(2) threats to the United States and its interests from terrorism;
Not only is the action not well defined 'terrorism', nor is the resultant 'threat' from it, nor is the source and sink of that action. So not only is Muhammad flying his private 747 from Arabia into the Empire State subject to general warrants in bulk... so is Joe Midwest Farmer marching on Congress pitchfork in hand or burning his fields to stop up the just in time food flow in protest of some subsidy issue. Same loose interpretation could be applied to most of those stanzas. Weasel words and mission creep, a year from now and everything will be the same, unless Joe and Corp do in fact continue to get up and act up about it. On Sun, Jan 19, 2014 at 7:00 PM, Bill Stewart <bill.stewart@pobox.com> wrote:
At 09:14 AM 1/19/2014, coderman wrote:
(2) threats to the United States and its interests from terrorism;
Terrorism was the previous justification for the bulk collection and for the 3-degrees-of-separation "rule", so no change.
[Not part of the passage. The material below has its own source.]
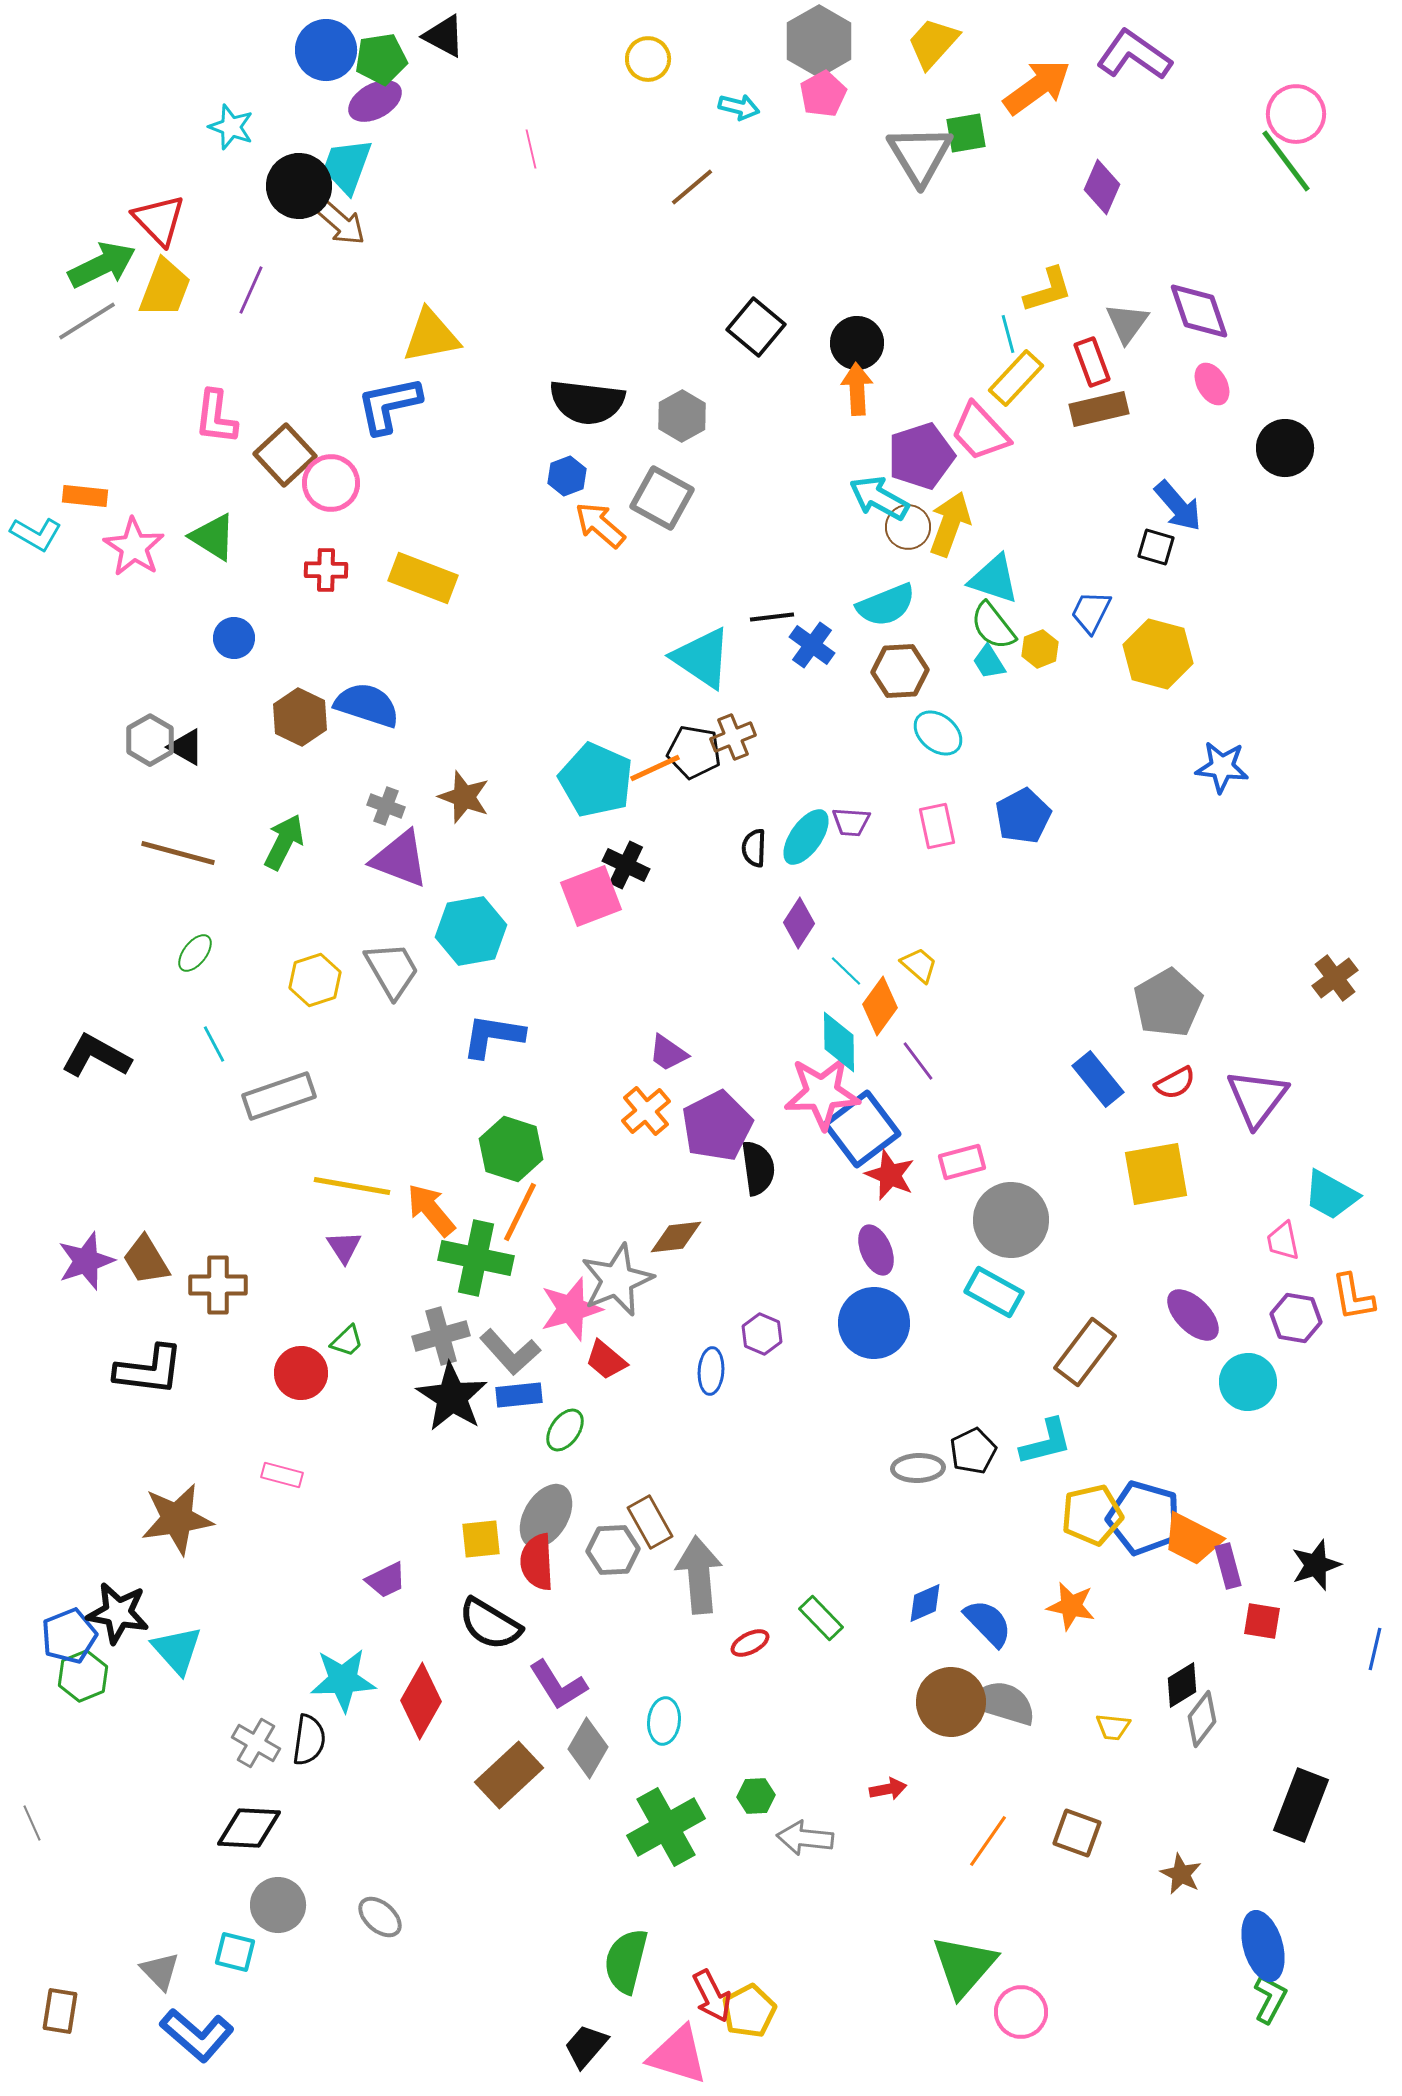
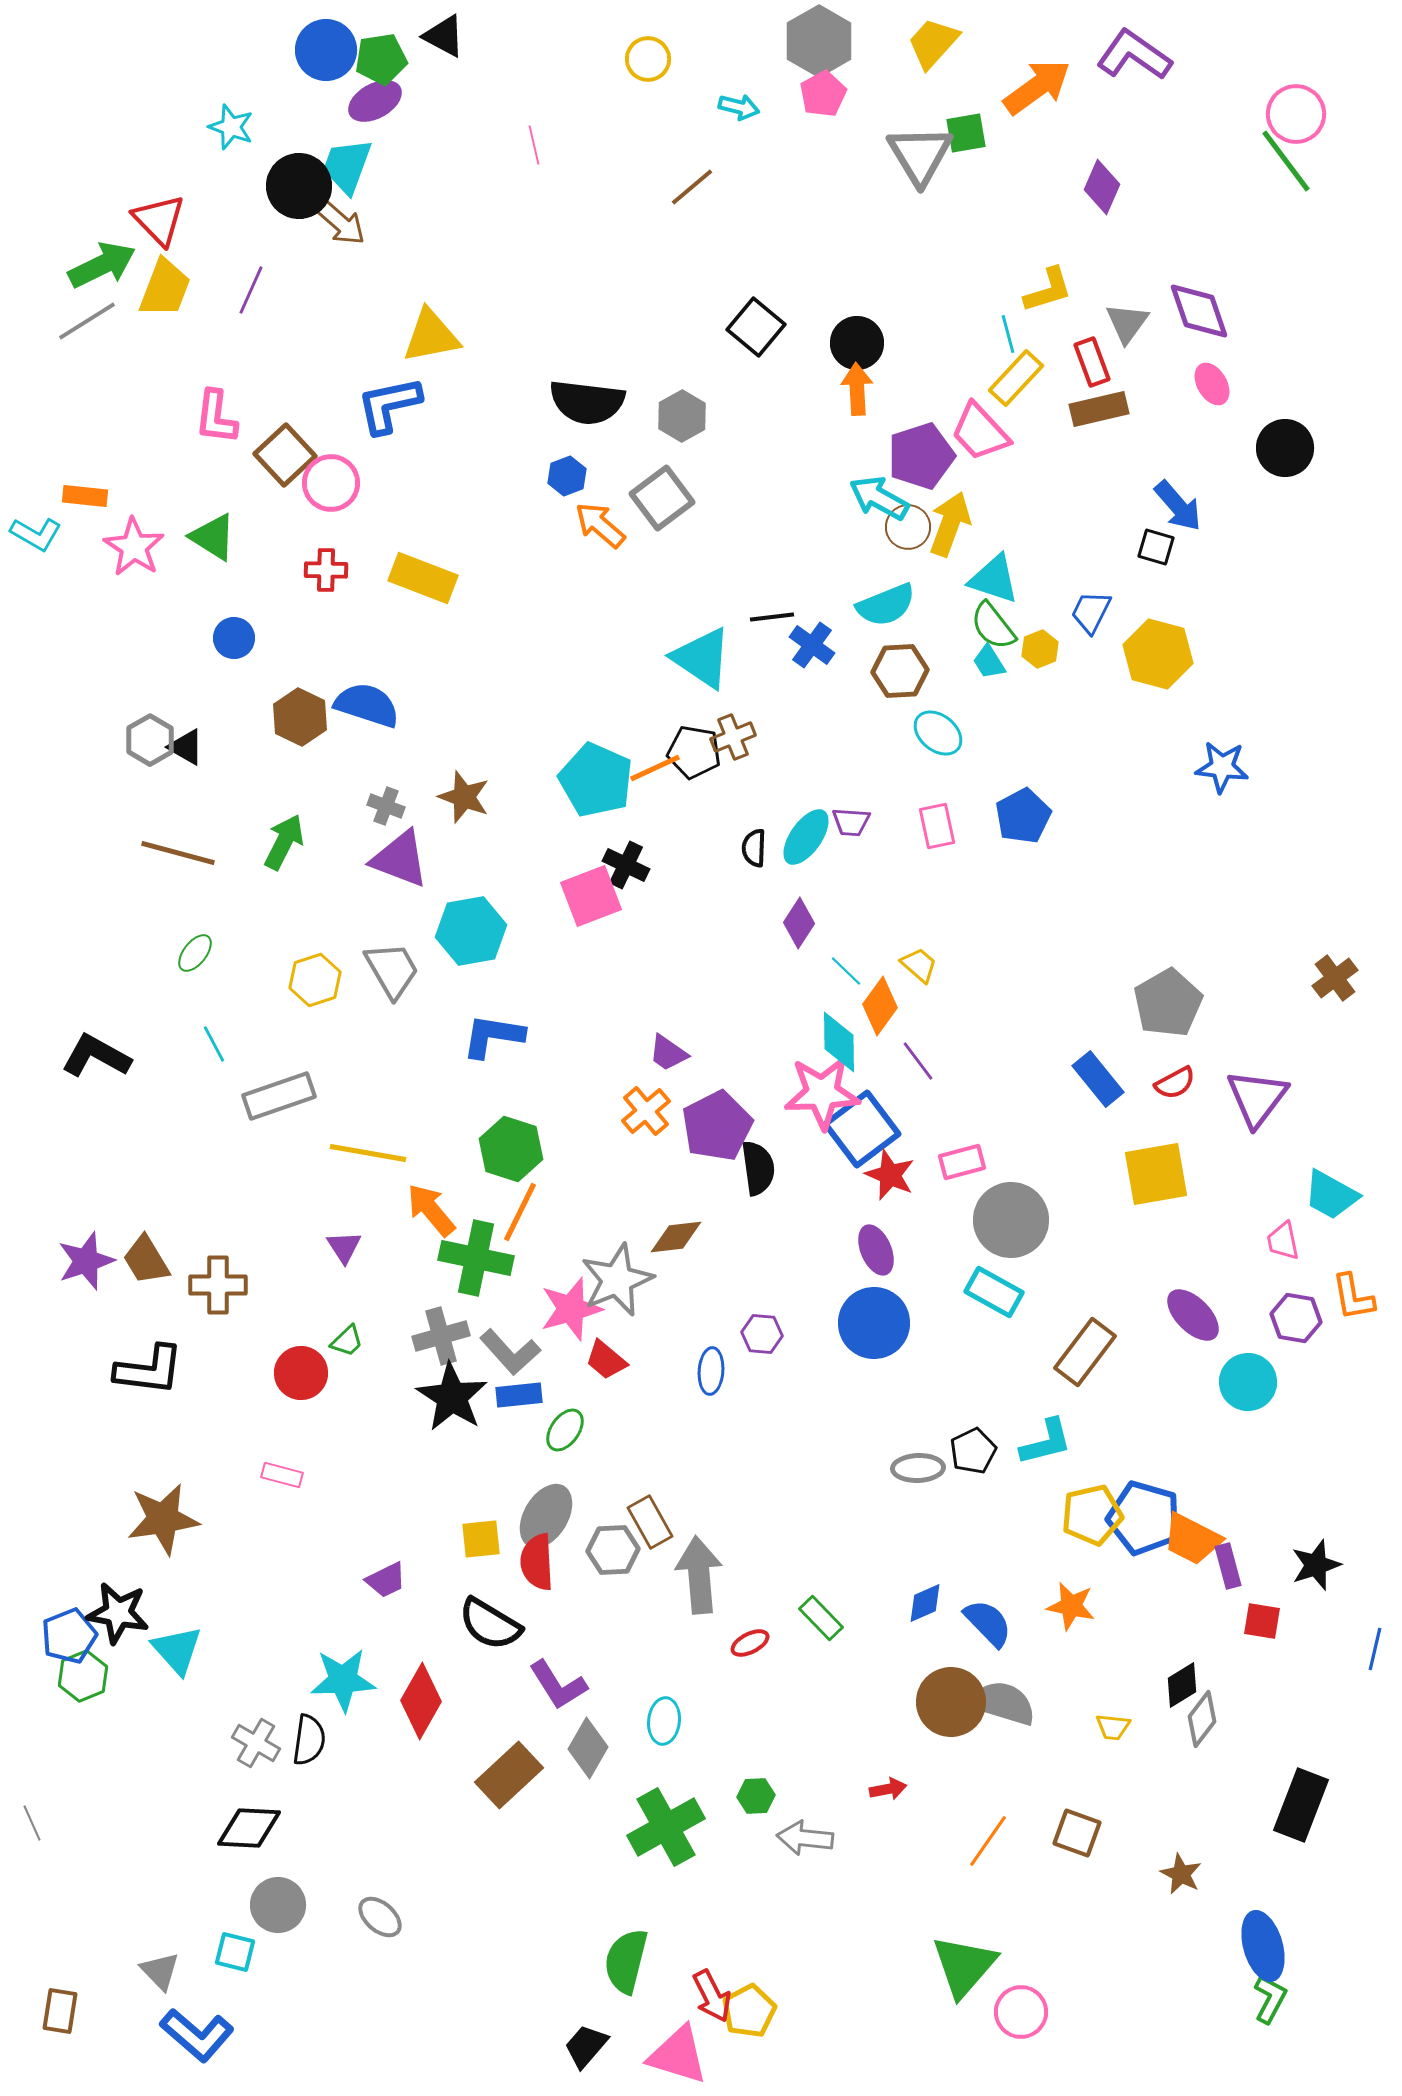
pink line at (531, 149): moved 3 px right, 4 px up
gray square at (662, 498): rotated 24 degrees clockwise
yellow line at (352, 1186): moved 16 px right, 33 px up
purple hexagon at (762, 1334): rotated 18 degrees counterclockwise
brown star at (177, 1519): moved 14 px left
(3) threats to the United States and its interests from the development, possession, proliferation, or use of weapons of mass destruction;
When Dubya Bush was trying to justify invading Iraq, he talked about WMDs as "nuculur bombs" and chemical and biological weapons. But when some angry young zealot tried to car-bomb Times Square using "explosives" he'd gotten from an FBI informant, they also charged him with making "weapons of mass destruction", the Boston Marathon bombers got charged with that, and I think even pipe bombs have been called WMDs recently.
So WMDs might be any random young resident calling his brother or cousin, and the NSA still gets to Tap All The Phones.
(4) cybersecurity threats; [ED: WTF???]
Hey, the guy might be using Skype to call his cousin instead of minutes. And people are constantly trying to hack the computers at military facilities, banks, and civilian government agencies, either with deliberate targeting or just because it's easier not to program your botnet to use whitelists, and maybe that defense contractor's supercomputer can mine Litecoins fast.
So no, I don't see the situation improving soon, and certainly not before they repeal Moore's Law.